"Kami harap, di masa depan, negara mitra dagang lainnya tidak memberlakukan kebijakan serupa yang berpotensi menghambat arus perdagangan global,” tutur Budi.
Putusan panel WTO tersebut secara umum menyatakan Uni Eropa melakukan diskriminasi dengan memberikan perlakuan yang kurang menguntungkan terhadap biofuel berbahan baku kelapa sawit dari Indonesia, dibandingkan dengan produk serupa yang berasal dari UE seperti rapeseed dan bunga matahari.
Uni Eropa juga membedakan perlakuan dan memberikan keuntungan lebih kepada produk sejenis yang diimpor dari negara lain seperti kedelai.
WTO juga menilai UE gagal meninjau data yang digunakan untuk menentukan biofuel dengan kategori alih fungsi lahan kelapa sawit berisiko tinggi (high ILUC-risk) serta ada kekurangan dalam penyusunan dan penerapan kriteria serta prosedur sertifikasi low ILUC-risk dalam Renewable Energy Directive (RED) II.
Untuk itu, UE diwajibkan untuk menyesuaikan kebijakan di dalam Delegated Regulation yang dipandang Panel melanggar aturan WTO.

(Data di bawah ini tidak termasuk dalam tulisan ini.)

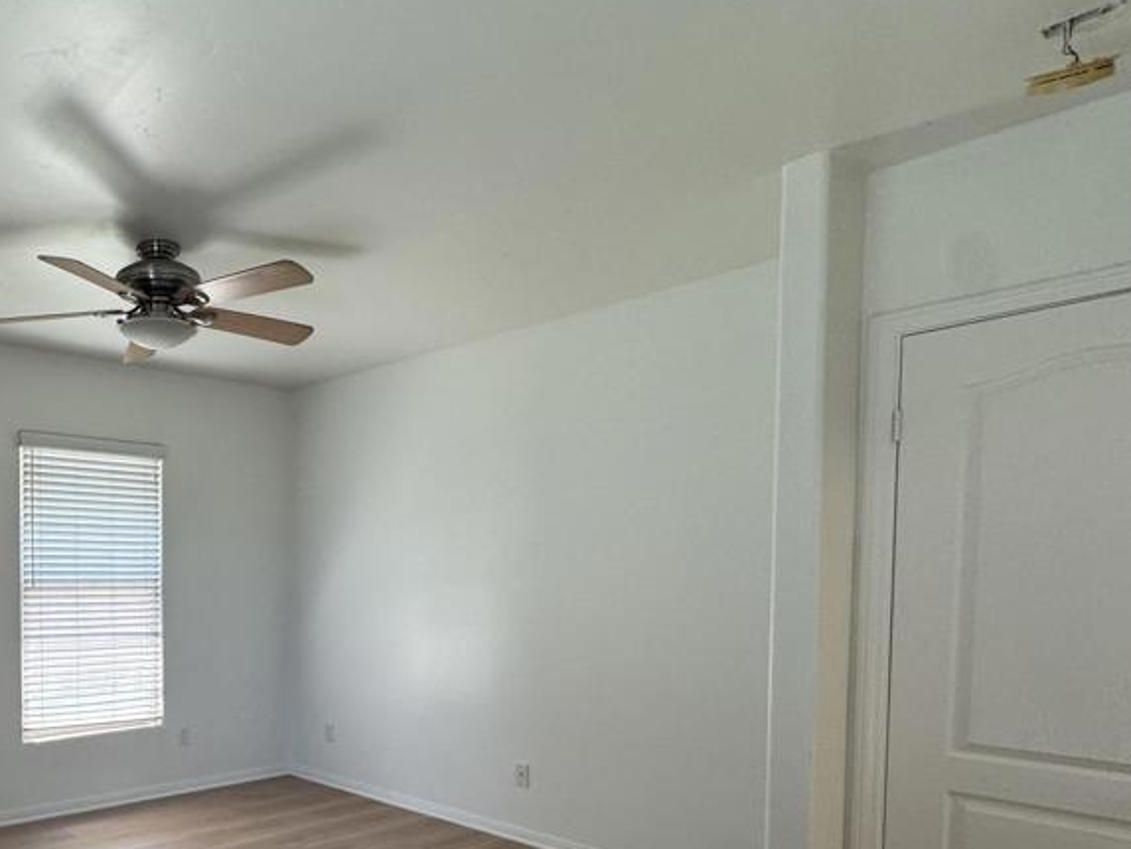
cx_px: 150
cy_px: 608
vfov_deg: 53.1
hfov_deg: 60.6
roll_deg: -0.3
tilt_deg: -2.8
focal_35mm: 25
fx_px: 817
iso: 125
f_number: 2.2
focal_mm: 2.22
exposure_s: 1/120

“Indonesia melihat kebijakan tersebut sebagai bentuk tindakan proteksionisme dengan dalih menggunakan isu kelestarian lingkungan yang sering didengungkan oleh Uni Eropa,” kata Mendag.
Indonesia menggugat pertama kali UE di WTO dengan nomor kasus DS593: European Union-Certain Measures Concerning Palm Oil and Oil Palm Crop-Based Biofuels, pada Desember 2019 silam.
Gugatan tersebut mencakup kebijakan RED II dan Delegated Regulation UE, serta kebijakan Prancis yang menjadi hambatan akses pasar kelapa sawit Indonesia sebagai bahan baku biofuel.
Hambatan tersebut terkait dengan pembatasan konsumsi biofuel berbahan baku kelapa sawit sebesar 7%, kriteria (High ILUCrisk), dan ketentuan penghentian penggunaan biofuel berbahan baku kelapa sawit secara bertahap (phase out).